Lastly, is this a DIY install or hsould I get my boiler guy to come in for it? I'm pretty handy, but not overly experienced with the boiler. Looks pretty straightforward...make an opening, splice it in, seal the edges with some goo and plug it into an outlet.
 
we had this type of setup in my fathers garage for many years, it was great at pushing out the heat. i would investigate the noise output on this if you are going to put it in your living space.
 
It would be in the basement which is not a living space for us, so the white noise of a fan wouldn't bother us...I'm assuming its not much more annoying than the powervent.
 
Dow N. Jones said:
powervent has to be adjusted via barometric damper tunig. to compensate for airloss from barometric sucking out cellar air, TJERNLUND makes a unit called INFORCER which blows in outdoor air as the powervent works. well tuned furnace + MAGIC HEAT = soot in magic heat + possible inefficient burn of furnace.

I'm not following you 100% here, but the impression I'm getting is a magic heat is liekly to cause me problems, yes?

I do not have an OAK for my boiler, but I've been considering one. The exhaust has a T in it and there is a large inlet flap on there. The flap opens inward and sucks air into the exhaust stream...I'm guessing this is the barometric damper? The flap is counterweighted so it only opens under significant pressure flowing outdoors.

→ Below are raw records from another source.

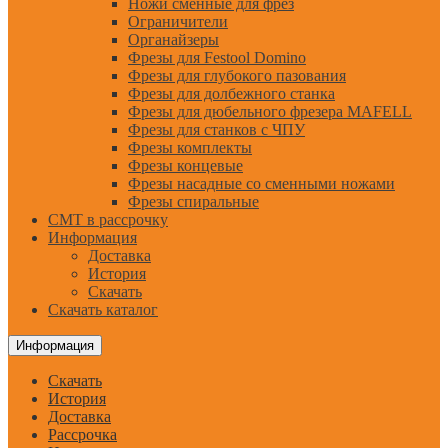
Ножи сменные для фрез
Ограничители
Органайзеры
Фрезы для Festool Domino
Фрезы для глубокого пазования
Фрезы для долбежного станка
Фрезы для дюбельного фрезера MAFELL
Фрезы для станков с ЧПУ
Фрезы комплекты
Фрезы концевые
Фрезы насадные со сменными ножами
Фрезы спиральные
CMT в рассрочку
Информация
Доставка
История
Скачать
Скачать каталог
Информация
Скачать
История
Доставка
Рассрочка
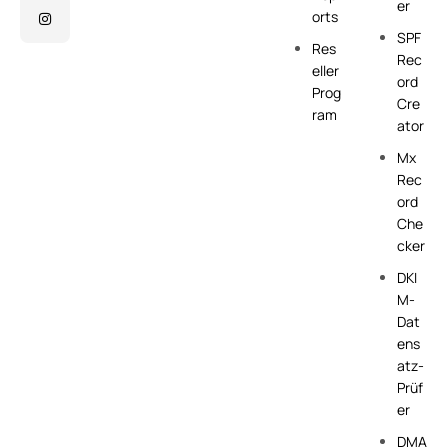
er
orts
SPF
Res
Rec
eller
ord
Prog
Cre
ram
ator
Mx
Rec
ord
Che
cker
DKI
M-
Dat
ens
atz-
Prüf
er
DMA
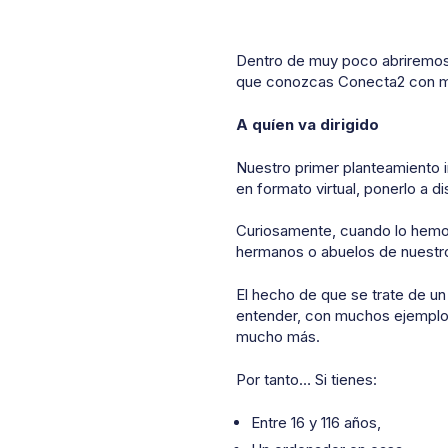
Dentro de muy poco abriremos 
que conozcas Conecta2 con má
A quíen va dirigido
Nuestro primer planteamiento in
en formato virtual, ponerlo a d
Curiosamente, cuando lo hemos
hermanos o abuelos de nuestro
El hecho de que se trate de u
entender, con muchos ejemplo
mucho más.
Por tanto… Si tienes:
Entre 16 y 116 años,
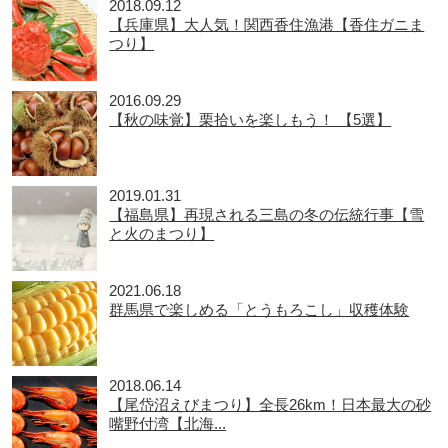
2018.09.12
【兵庫県】大人気！関西香住漁港【香住ガニま
つり】
2016.09.29
【秋の味覚】栗拾いを楽しもう！ 【5選】
2019.01.31
【福島県】再現される三島の冬の伝統行事【雪
と火のまつり】
2021.06.18
群馬県で楽しめる「とうもろこし」収穫体験
2018.06.14
【尾岱沼えびまつり】全長26km！日本最大の砂
嘴野付湾【北海...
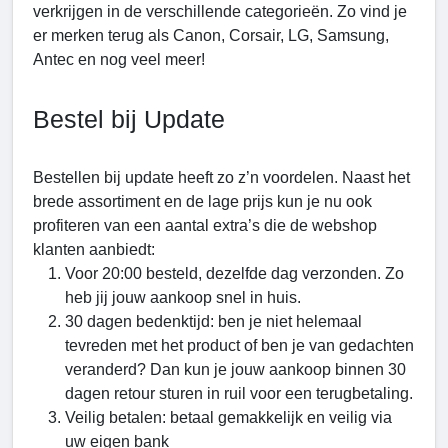
verkrijgen in de verschillende categorieën. Zo vind je
er merken terug als Canon, Corsair, LG, Samsung,
Antec en nog veel meer!
Bestel bij Update
Bestellen bij update heeft zo z’n voordelen. Naast het
brede assortiment en de lage prijs kun je nu ook
profiteren van een aantal extra’s die de webshop
klanten aanbiedt:
Voor 20:00 besteld, dezelfde dag verzonden. Zo
heb jij jouw aankoop snel in huis.
30 dagen bedenktijd: ben je niet helemaal
tevreden met het product of ben je van gedachten
veranderd? Dan kun je jouw aankoop binnen 30
dagen retour sturen in ruil voor een terugbetaling.
Veilig betalen: betaal gemakkelijk en veilig via
uw eigen bank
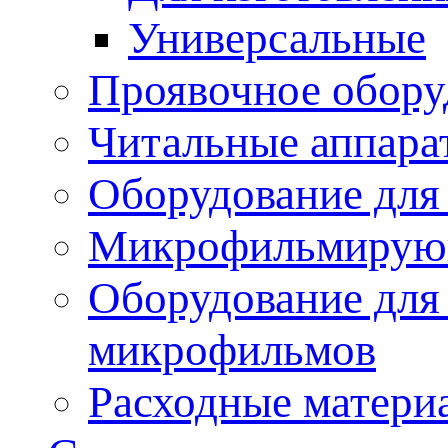
Универсальные
Проявочное обору
Читальные аппара
Оборудование для
Микрофильмирую
Оборудование для 
микрофильмов
Расходные матери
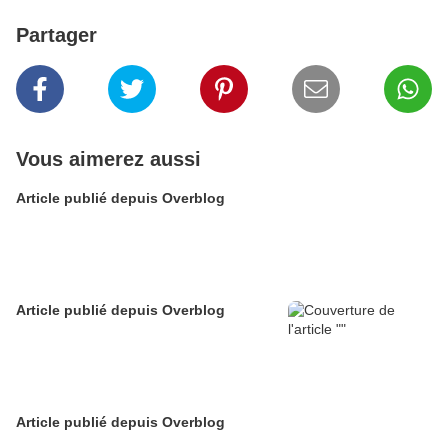
Partager
Vous aimerez aussi
Article publié depuis Overblog
Article publié depuis Overblog
Article publié depuis Overblog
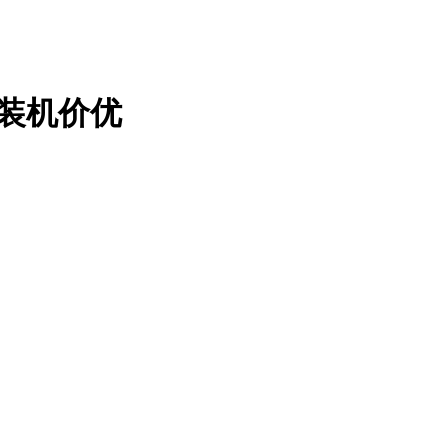
骄装机价优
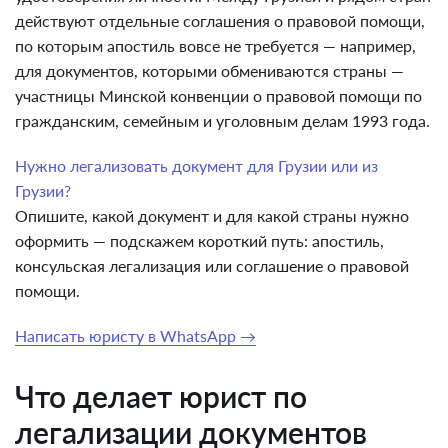
действуют отдельные соглашения о правовой помощи,
по которым апостиль вовсе не требуется — например,
для документов, которыми обмениваются страны —
участницы Минской конвенции о правовой помощи по
гражданским, семейным и уголовным делам 1993 года.
Нужно легализовать документ для Грузии или из
Грузии?
Опишите, какой документ и для какой страны нужно
оформить — подскажем короткий путь: апостиль,
консульская легализация или соглашение о правовой
помощи.
Написать юристу в WhatsApp →
Что делает юрист по
легализации документов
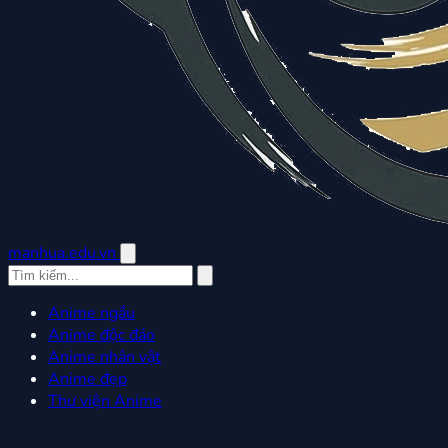
manhua.edu.vn
Anime ngầu
Anime độc đáo
Anime nhân vật
Anime đẹp
Thư viện Anime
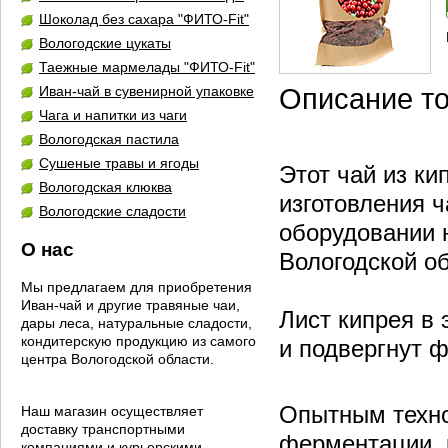
Шоколад без сахара "ФИТО-Fit"
Вологодские цукаты
Таежные мармелады "ФИТО-Fit"
Иван-чай в сувенирной упаковке
Описание т
Чага и напитки из чаги
Вологодская пастила
Сушеные травы и ягоды
Этот чай из ки
Вологодская клюква
изготовления 
Вологодские сладости
оборудовании 
О нас
Вологодской об
Мы предлагаем для приобретения
Иван-чай и другие травяные чаи,
Лист кипрея в 
дары леса, натуральные сладости,
кондитерскую продукцию из самого
и подвергнут 
центра Вологодской области.
Опытным техно
Наш магазин осуществляет
доставку транспортными
ферментации, 
компаниями и курьерскими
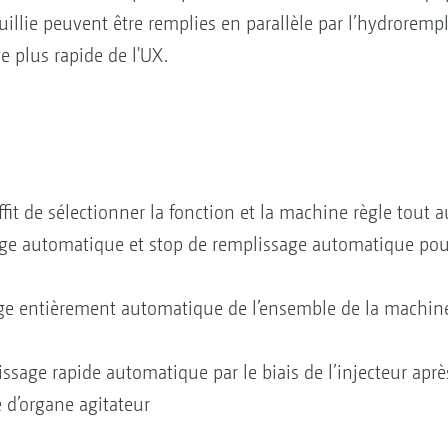
uillie peuvent être remplies en parallèle par l’hydroremp
 plus rapide de l'UX.
 suffit de sélectionner la fonction et la machine règle tou
ge automatique et stop de remplissage automatique pour
ge entièrement automatique de l’ensemble de la machine
sage rapide automatique par le biais de l’injecteur aprè
’organe agitateur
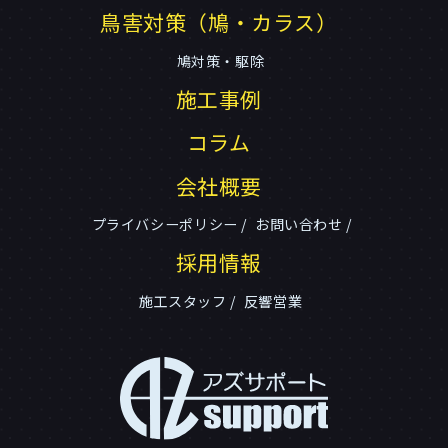
鳥害対策（鳩・カラス）
鳩対策・駆除
施工事例
コラム
会社概要
プライバシーポリシー
お問い合わせ
採用情報
施工スタッフ
反響営業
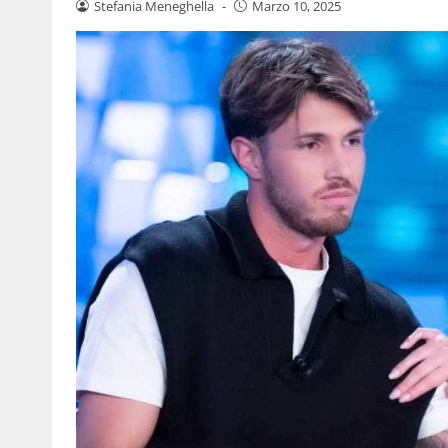
Stefania Meneghella
-
Marzo 10, 2025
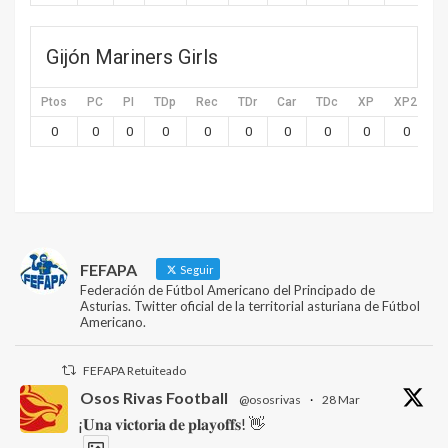
Gijón Mariners Girls
Ptos
PC
PI
TDp
Rec
TDr
Car
TDc
XP
XP2
X
0
0
0
0
0
0
0
0
0
0
FEFAPA
Seguir
Federación de Fútbol Americano del Principado de
Asturias. Twitter oficial de la territorial asturiana de Fútbol
Americano.
FEFAPA Retuiteado
Osos Rivas Football
@ososrivas
·
28 Mar
¡𝐔𝐧𝐚 𝐯𝐢𝐜𝐭𝐨𝐫𝐢𝐚 𝐝𝐞 𝐩𝐥𝐚𝐲𝐨𝐟𝐟𝐬! 👋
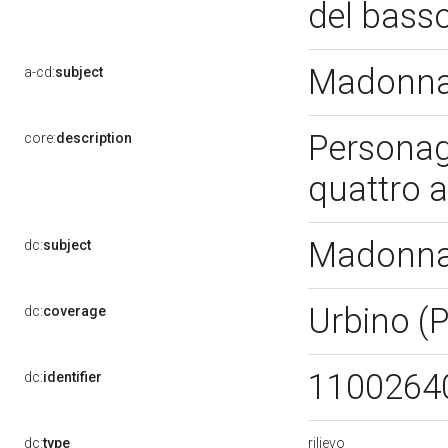
del basso
Madonna 
a-cd:
subject
Personag
core:
description
quattro a
Madonna 
dc:
subject
Urbino (
dc:
coverage
1100264
dc:
identifier
rilievo
dc:
type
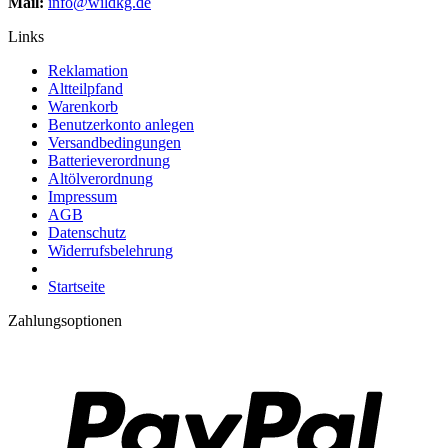
Mail:
info@wildkg.de
Links
Reklamation
Altteilpfand
Warenkorb
Benutzerkonto anlegen
Versandbedingungen
Batterieverordnung
Altölverordnung
Impressum
AGB
Datenschutz
Widerrufsbelehrung
Startseite
Zahlungsoptionen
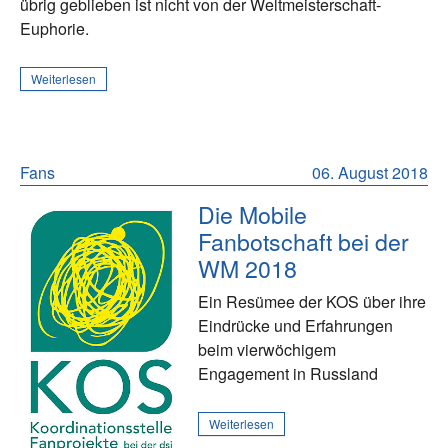
übrig geblieben ist nicht von der Weltmeisterschaft-
Euphorie.
Weiterlesen
Fans
06. August 2018
Die Mobile
Fanbotschaft bei der
WM 2018
Ein Resümee der KOS über ihre
Eindrücke und Erfahrungen
beim vierwöchigem
Engagement in Russland
Weiterlesen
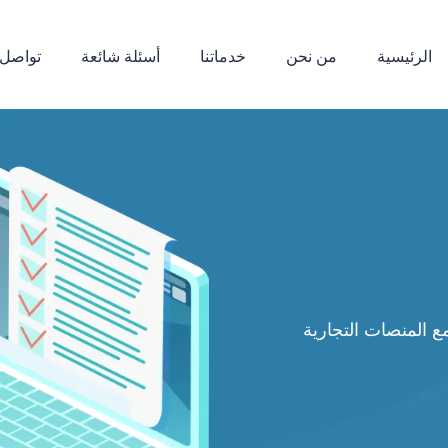
الرئيسية
من نحن
خدماتنا
أسئلة شائعة
تواصل 
 المنصات التجارية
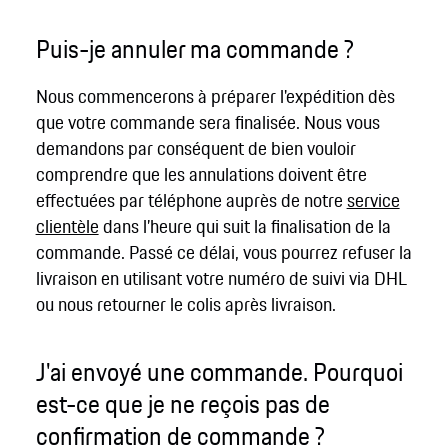
Puis-je annuler ma commande ?
Nous commencerons à préparer l'expédition dès
que votre commande sera finalisée. Nous vous
demandons par conséquent de bien vouloir
comprendre que les annulations doivent être
effectuées par téléphone auprès de notre
service
clientèle
dans l’heure qui suit la finalisation de la
commande. Passé ce délai, vous pourrez refuser la
livraison en utilisant votre numéro de suivi via DHL
ou nous retourner le colis après livraison.
J'ai envoyé une commande. Pourquoi
est-ce que je ne reçois pas de
confirmation de commande ?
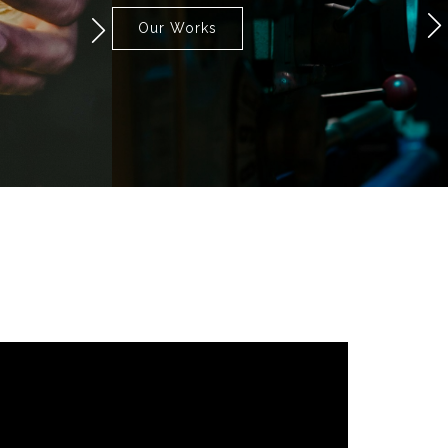
Our Works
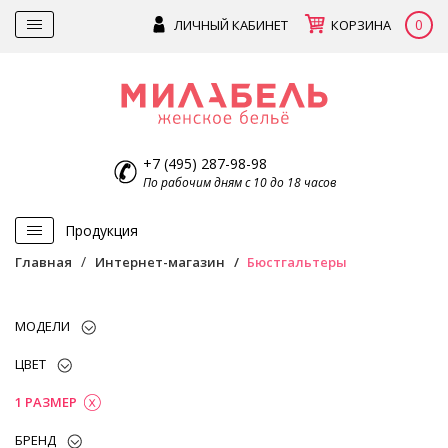
0
ЛИЧНЫЙ КАБИНЕТ
КОРЗИНА
+7 (495) 287-98-98
По рабочим дням с 10 до 18 часов
Продукция
Главная
Интернет-магазин
Бюстгальтеры
МОДЕЛИ
ЦВЕТ
1 РАЗМЕР
БРЕНД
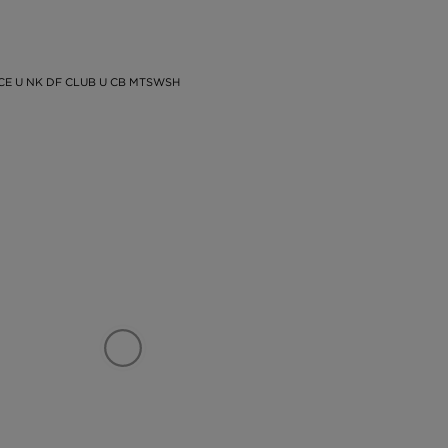
ICE U NK DF CLUB U CB MTSWSH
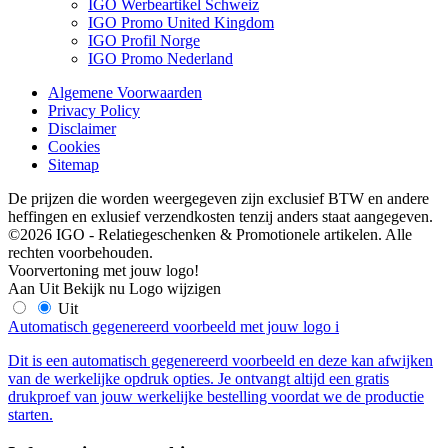
IGO Werbeartikel Schweiz
IGO Promo United Kingdom
IGO Profil Norge
IGO Promo Nederland
Algemene Voorwaarden
Privacy Policy
Disclaimer
Cookies
Sitemap
De prijzen die worden weergegeven zijn exclusief BTW en andere
heffingen en exlusief verzendkosten tenzij anders staat aangegeven.
©2026 IGO - Relatiegeschenken & Promotionele artikelen. Alle
rechten voorbehouden.
Voorvertoning met jouw logo!
Aan
Uit
Bekijk nu
Logo wijzigen
Uit
Automatisch gegenereerd voorbeeld met jouw logo
i
Dit is een automatisch gegenereerd voorbeeld en deze kan afwijken
van de werkelijke opdruk opties. Je ontvangt altijd een gratis
drukproef van jouw werkelijke bestelling voordat we de productie
starten.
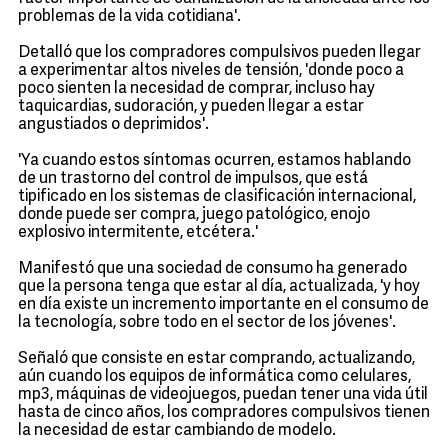
problemas de la vida cotidiana'.
Detalló que los compradores compulsivos pueden llegar
a experimentar altos niveles de tensión, 'donde poco a
poco sienten la necesidad de comprar, incluso hay
taquicardias, sudoración, y pueden llegar a estar
angustiados o deprimidos'.
'Ya cuando estos síntomas ocurren, estamos hablando
de un trastorno del control de impulsos, que está
tipificado en los sistemas de clasificación internacional,
donde puede ser compra, juego patológico, enojo
explosivo intermitente, etcétera.'
Manifestó que una sociedad de consumo ha generado
que la persona tenga que estar al día, actualizada, 'y hoy
en día existe un incremento importante en el consumo de
la tecnología, sobre todo en el sector de los jóvenes'.
Señaló que consiste en estar comprando, actualizando,
aún cuando los equipos de informática como celulares,
mp3, máquinas de videojuegos, puedan tener una vida útil
hasta de cinco años, los compradores compulsivos tienen
la necesidad de estar cambiando de modelo.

It occurs to me that between the boiler combustiona dn this device on the exhaust, that I'm using an awful lot of air up from the inside of my house and in order to compensate for it, I'm sucking in a fair bit of cold air throught the little cracks and crevices all over the house, but probably mainly in the basement...contributing to my heat loss.

Is it possible to retun the powervent to accomodate the magic heat device? It just looks like asimple fan forced heat exchanger, so the exhaust gases are just passing through exchanger tubes and getting some heat sucked out of them. Would it be of benefit to install something like this either before or after the damper?

Sorry for the noob questions.

Thanks for the replies guys, keep em coming!
 
I have a Weil-McLain boiler that runs on natural gas and is direct vented out of my house. It is supposed to be 92% or 94% efficient (yeah right). I can hold my hand over the schedule 40 vent pipe and not get burnt though. I thought that to be direct vented the boiler had to be something like 85% or better? maybe the experts no the official number. Either way, if it is direct vent, I wonder how much more heat you really could extract?
 
The EPA sticker on my boiler says its around 85-87% efficient, but I cna tell you if I put my hand on the exhaust its way hotter than I can stand to touch. I should put a thermometer on it when it runs...I'd guess its proabbly well over 125 degrees on the outside of the pipe

I'm not sure if a powervent is the same thing as direct vent. Powervent is fan forced, is direct vent fan forced too or is it passive convection/draft?

Maybe this is the wrong formula, but I'm thinking if its 90% efficient and can produce uwards of 180,000btu, then I've got as much as 20,000btu going out the exhaust pipe. My powervent is about 6' off the ground and I can see grass under it year round because the vent melts enough snow to keep the ground exposed.